Access to a waiting list is not the same thing as access to health care.
Research also shows that the actual number of effectively uninsured Americans is less than half of the 47 million reported and that being uninsured is usually only a temporary condition.
Do the math and the estimated percentage of the population that was effectively uninsured for non-emergency, necessary medical services at any given time during 2007 was not really that different in Canada and the US: 7.9 percent in the US compared to six percent in Canada.
The point of this comparison is not to advocate for American-style health care. The point is to show that all of the costs of a single-payer health care system are not as obvious as the dollars spent.
Advocates of single-payer health care systems tend to point to the lower monetary costs of Canadian health care, but they ignore the lack of access to medical resources. The truth is that health care in Canada appears to cost less relative to the US largely because Canadian public health insurance does not cover many advanced treatments and technologies, medical resources are in short supply, and access to health care is often severely delayed.

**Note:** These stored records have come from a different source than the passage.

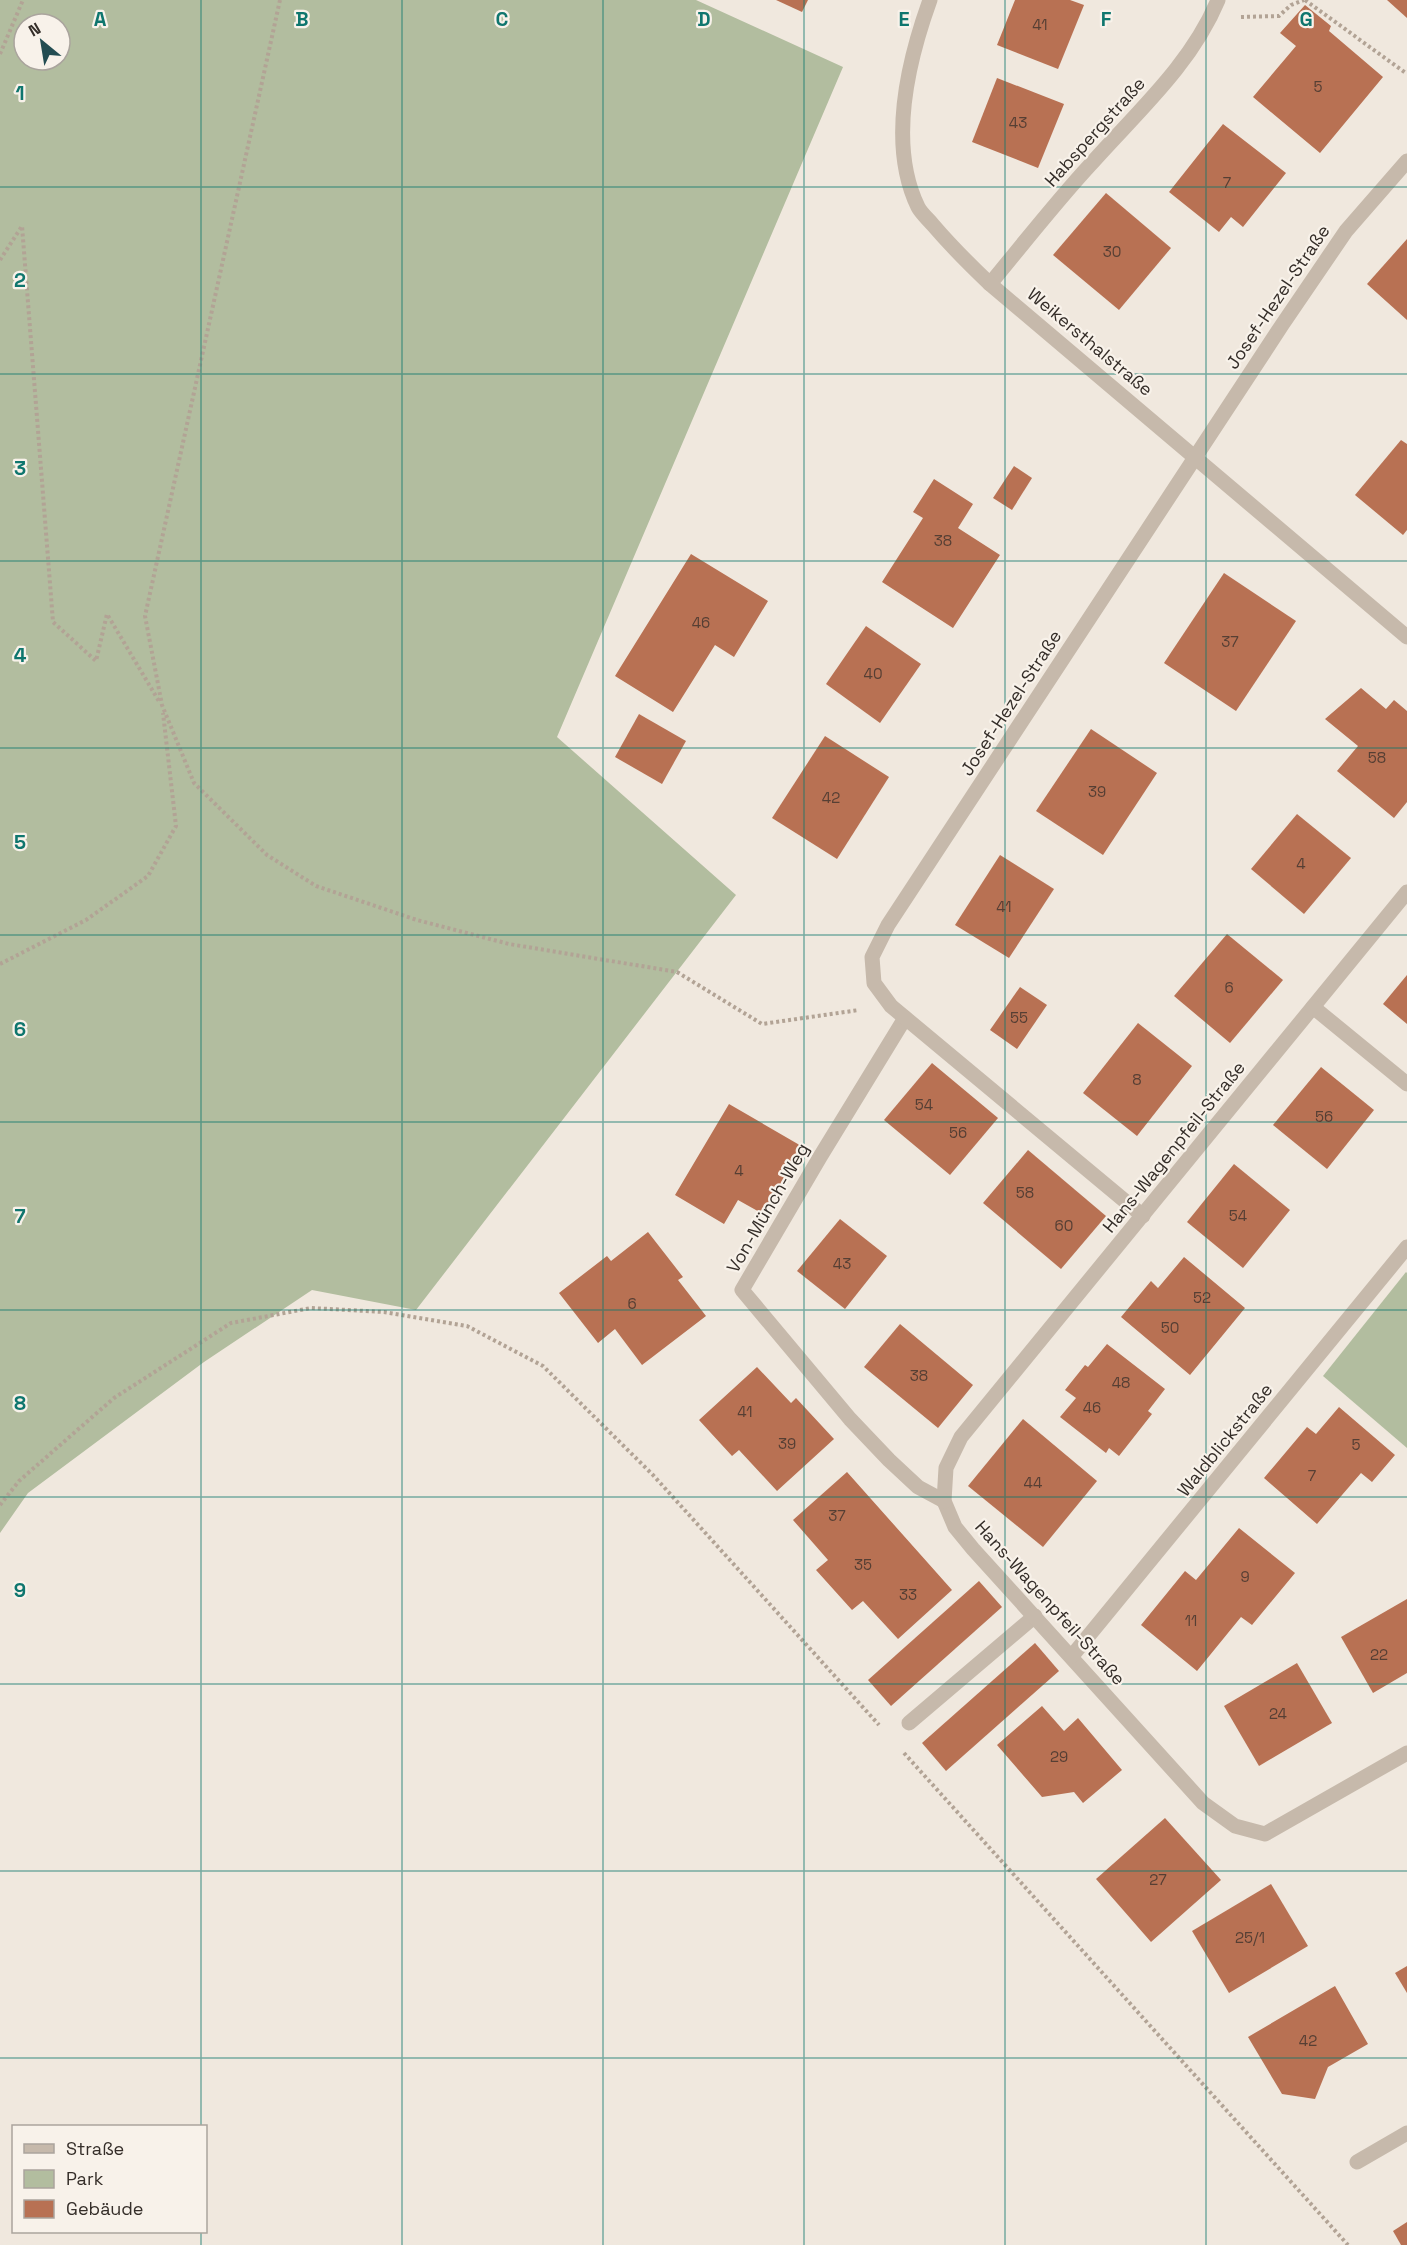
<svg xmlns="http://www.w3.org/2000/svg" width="1407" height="2245" viewBox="0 0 1407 2245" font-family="'Space Grotesk',sans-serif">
<rect width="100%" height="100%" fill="#f0e8de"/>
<!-- green -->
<g fill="#b2bd9f" fill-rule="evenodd">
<path d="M0 0H696L843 67 557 737 736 895 416 1310 312 1290 204 1362 28 1493 0 1533ZM24 24H60V60H24Z"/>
<polygon points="1406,1272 1407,1273 1407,1448 1323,1376"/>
</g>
<!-- building -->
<g fill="#b87153">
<polygon points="776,0 808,0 802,12"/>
<polygon points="1015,0 1070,0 1084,5 1058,69 997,45"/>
<polygon points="1387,0 1407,0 1407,18"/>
<polygon points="1305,5 1331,26 1329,31 1383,77 1320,153 1253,97 1296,46 1280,33"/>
<polygon points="997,78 1064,104 1038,168 972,142"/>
<polygon points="1223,124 1286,173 1243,227 1231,217 1219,232 1169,192"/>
<polygon points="1106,193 1171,248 1119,310 1053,255"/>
<polygon points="1407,239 1407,320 1367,284"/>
<polygon points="1401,440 1407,444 1407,530 1403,535 1355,495"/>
<polygon points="1014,466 1032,478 1012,510 993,498"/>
<polygon points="934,479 973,504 958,528 1000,555 953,628 882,582 923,518 913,512"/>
<polygon points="691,554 768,601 734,657 715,645 673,712 615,676"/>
<polygon points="1224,573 1296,621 1236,711 1164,663"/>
<polygon points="866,626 921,664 880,723 826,684"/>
<polygon points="1361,688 1386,709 1394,700 1407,711 1407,802 1394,818 1337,771 1358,746 1325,719"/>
<polygon points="639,714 686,741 662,784 615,757"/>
<polygon points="1091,729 1157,773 1103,855 1036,811"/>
<polygon points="825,736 889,777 837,859 772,818"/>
<polygon points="1297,814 1351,858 1304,914 1251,869"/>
<polygon points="1000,855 1054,889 1009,958 955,925"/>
<polygon points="1227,934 1283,980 1230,1043 1174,996"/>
<polygon points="1407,975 1407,1024 1383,1004"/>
<polygon points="1020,987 1047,1005 1017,1049 990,1030"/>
<polygon points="1138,1023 1192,1066 1137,1136 1083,1093"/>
<polygon points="932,1063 998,1118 950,1175 884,1120"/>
<polygon points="1321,1067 1374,1110 1327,1169 1273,1125"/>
<polygon points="729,1104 803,1147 763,1214 738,1200 724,1224 675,1195"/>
<polygon points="1028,1150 1106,1216 1061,1269 983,1203"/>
<polygon points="1234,1164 1290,1210 1243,1268 1187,1222"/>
<polygon points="840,1219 887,1256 845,1309 797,1271"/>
<polygon points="648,1232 683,1277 678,1280 706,1316 642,1365 615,1329 598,1343 559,1293 607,1256 611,1261"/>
<polygon points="1184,1257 1245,1308 1190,1375 1121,1317 1151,1281 1158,1288"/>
<polygon points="900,1324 973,1385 938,1428 864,1367"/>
<polygon points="1107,1344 1165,1389 1148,1411 1152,1414 1119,1456 1109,1448 1106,1453 1060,1417 1076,1398 1065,1390 1085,1365 1088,1367"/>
<polygon points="757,1367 791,1403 796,1398 834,1439 777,1491 739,1450 732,1456 699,1420"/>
<polygon points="1339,1407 1395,1455 1372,1482 1361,1473 1317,1524 1264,1478 1307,1427 1316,1434"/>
<polygon points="1023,1419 1097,1481 1043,1547 968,1486"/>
<polygon points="847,1472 952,1590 898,1639 863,1601 852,1610 816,1570 828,1560 793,1520"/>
<polygon points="1239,1528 1295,1573 1252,1625 1241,1617 1197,1671 1141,1625 1185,1571 1196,1580"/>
<polygon points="979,1581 1002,1607 891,1706 868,1680"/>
<polygon points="1407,1599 1407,1673 1373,1693 1341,1637"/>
<polygon points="1035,1643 1059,1671 946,1771 922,1743"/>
<polygon points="1297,1663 1332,1723 1259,1766 1224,1706"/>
<polygon points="1042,1706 1064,1731 1078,1718 1122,1770 1083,1803 1074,1792 1042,1797 997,1745"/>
<polygon points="1165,1818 1221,1880 1151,1942 1096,1879"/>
<polygon points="1271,1884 1308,1946 1229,1993 1192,1931"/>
<polygon points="1407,1966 1407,1993 1395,1973"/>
<polygon points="1335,1986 1368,2044 1328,2067 1315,2099 1282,2094 1248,2037"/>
<polygon points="1407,2222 1407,2245 1401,2245 1393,2231"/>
</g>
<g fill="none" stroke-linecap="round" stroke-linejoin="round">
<!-- path -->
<g stroke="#b2a395" stroke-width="4" stroke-dasharray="3 3" stroke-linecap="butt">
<polyline points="280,0 145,616 162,705 194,783 267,855 316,886 417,920 509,944 677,972 762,1024 859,1010"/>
<polyline points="1305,0 1407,74"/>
<polyline points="1241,17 1279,16 1291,5 1304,0"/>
<polyline points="0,54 23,0"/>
<polyline points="0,260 22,226 53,622 96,661 107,614 160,703"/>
<polyline points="0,964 86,920 148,876 176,826 163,713"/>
<polyline points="0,1505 19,1481 114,1398 231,1323 311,1308 384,1312 467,1326 543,1366 653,1475 879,1725"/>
<polyline points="904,1753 1348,2245"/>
</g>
<!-- lane -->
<g stroke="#c6b9ab" stroke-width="15">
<path d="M990 284C1023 244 1055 203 1090 165 1136 113 1191 65 1218 0"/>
<polyline points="909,1723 1035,1616"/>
</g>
<!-- street -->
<g stroke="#c6b9ab" stroke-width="15">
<path d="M930 0C908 61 888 145 918 207 921 213 928 219 933 225 951 246 970 265 990 284L1407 637"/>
<polyline points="1407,892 961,1437 946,1468 944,1501 955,1527 973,1549 1203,1803 1235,1826 1265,1834 1407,1753"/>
<polyline points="1313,1007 1407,1084"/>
<polyline points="905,1018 820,1157 742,1290 850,1419 889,1460 918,1487 944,1501"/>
<polyline points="1143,1216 891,1006 874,983 872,957 888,925 1282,325 1346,231 1407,161"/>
<polyline points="1072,1656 1407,1247"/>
<polyline points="1357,2162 1407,2133"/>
</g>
</g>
<!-- grid -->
<path fill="none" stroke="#0f766e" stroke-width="1.5" stroke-opacity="0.55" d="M201 0V2126M402 0V2245M603 0V2245M804 0V2245M1005 0V2245M1206 0V2245M0 187H1407M0 374H1407M0 561H1407M0 748H1407M0 935H1407M0 1122H1407M0 1310H1407M0 1497H1407M0 1684H1407M0 1871H1407M0 2058H1407M201 2232V2245"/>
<g text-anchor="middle" stroke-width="4.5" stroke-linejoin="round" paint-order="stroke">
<!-- number labels -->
<g font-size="15" fill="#563f34">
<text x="1040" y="30">41</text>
<text x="1318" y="92">5</text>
<text x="1018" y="128">43</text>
<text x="1227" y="188">7</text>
<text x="1112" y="257">30</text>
<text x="943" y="546">38</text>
<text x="701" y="628">46</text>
<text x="1230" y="647">37</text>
<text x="873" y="679">40</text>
<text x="1377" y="763">58</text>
<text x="1097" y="797">39</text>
<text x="831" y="803">42</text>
<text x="1301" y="869">4</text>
<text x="1004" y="912">41</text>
<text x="1229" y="993">6</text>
<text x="1019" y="1023">55</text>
<text x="1137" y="1085">8</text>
<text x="924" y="1110">54</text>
<text x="1324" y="1122">56</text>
<text x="958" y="1138">56</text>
<text x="739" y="1176">4</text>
<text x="1025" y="1198">58</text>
<text x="1238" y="1221">54</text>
<text x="1064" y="1231">60</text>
<text x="842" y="1269">43</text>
<text x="1202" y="1303">52</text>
<text x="632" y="1309">6</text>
<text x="1170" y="1333">50</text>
<text x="919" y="1381">38</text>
<text x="1121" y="1388">48</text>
<text x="1092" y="1413">46</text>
<text x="745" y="1417">41</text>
<text x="787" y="1449">39</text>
<text x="1356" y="1450">5</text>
<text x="1312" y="1481">7</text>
<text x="1033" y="1488">44</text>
<text x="837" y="1521">37</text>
<text x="863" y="1570">35</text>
<text x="1245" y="1582">9</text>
<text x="908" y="1600">33</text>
<text x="1191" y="1626">11</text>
<text x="1379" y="1660">22</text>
<text x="1278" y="1719">24</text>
<text x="1059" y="1762">29</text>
<text x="1158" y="1885">27</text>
<text x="1250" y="1943">25/1</text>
<text x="1308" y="2046">42</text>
</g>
<!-- street labels -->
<g font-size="18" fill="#352e29" stroke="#f8f2ea">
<text transform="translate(1095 132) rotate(-48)" y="6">Habspergstraße</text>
<text transform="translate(1278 297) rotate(-56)" y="6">Josef-Hezel-Straße</text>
<text transform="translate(1090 342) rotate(40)" y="6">Weikersthalstraße</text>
<text transform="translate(1011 703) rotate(-57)" y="6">Josef-Hezel-Straße</text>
<text transform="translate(1174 1147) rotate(-51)" y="6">Hans-Wagenpfeil-Straße</text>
<text transform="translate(768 1208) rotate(-60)" y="6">Von-Münch-Weg</text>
<text transform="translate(1225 1440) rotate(-51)" y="6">Waldblickstraße</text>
<text transform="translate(1050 1603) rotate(48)" y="6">Hans-Wagenpfeil-Straße</text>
</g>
</g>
<g font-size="20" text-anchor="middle" font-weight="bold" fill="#0f766e" stroke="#f8f2ea" stroke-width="4.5" stroke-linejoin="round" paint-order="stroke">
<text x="100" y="26">A</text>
<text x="302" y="26">B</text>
<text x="502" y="26">C</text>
<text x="704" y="26">D</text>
<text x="904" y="26">E</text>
<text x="1106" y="26">F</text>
<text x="1306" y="26">G</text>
<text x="20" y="100">1</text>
<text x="20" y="287">2</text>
<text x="20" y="475">3</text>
<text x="20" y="662">4</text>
<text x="20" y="849">5</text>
<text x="20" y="1036">6</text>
<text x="20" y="1223">7</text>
<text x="20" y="1410">8</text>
<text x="20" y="1597">9</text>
</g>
<!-- legend -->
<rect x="12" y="2125" width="195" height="108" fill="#f8f2ea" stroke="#aaa49d" stroke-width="1.5"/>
<rect x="24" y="2144" width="30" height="9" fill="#c6b9ab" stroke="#aaa49d" stroke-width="1.5"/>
<text x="66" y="2155" font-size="18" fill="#352e29">Straße</text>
<rect x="24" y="2170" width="30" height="18" fill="#b2bd9f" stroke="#aaa49d" stroke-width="1.5"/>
<text x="66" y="2185" font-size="18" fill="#352e29">Park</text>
<rect x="24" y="2200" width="30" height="18" fill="#b87153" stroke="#aaa49d" stroke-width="1.5"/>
<text x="66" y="2215" font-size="18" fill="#352e29">Gebäude</text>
<!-- north arrow -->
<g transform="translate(42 42) rotate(330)"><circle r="28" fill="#f8f2ea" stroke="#aaa49d" stroke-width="1.5"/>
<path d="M0-4.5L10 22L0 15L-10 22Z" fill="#234d52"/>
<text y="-9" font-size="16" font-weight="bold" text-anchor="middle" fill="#352e29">N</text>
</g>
</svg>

Single-payer health care in Canada is failing and policy makers across North America should look to other health systems if they want to provide universal coverage. The Swiss and Dutch health insurance systems are probably the best real-world examples for how to achieve universal health insurance coverage on a sustainable basis.
In Switzerland and the Netherlands, the population is required to individually buy basic health insurance in a regulated, competitive private-sector market just like any other kind of insurance, and then taxpayers subsidize low-income folks so they can afford it too. This kind of system completely replaces the need for public health insurance and leads to huge reductions in the tax burden freeing up personal disposable income so people can buy the tailor-made insurance coverage they prefer.
The evidence from Switzerland and the Netherlands indicates that there are more economically rational approaches to achieving universal health insurance coverage.
Brett J Skinner is Director of Bio-Pharma, Health and Insurance Policy at the Fraser Institute (Toronto). He is the principal author of the recent study, The Hidden Costs of Single-Payer Health Insurance: A comparison of the United States and Canada.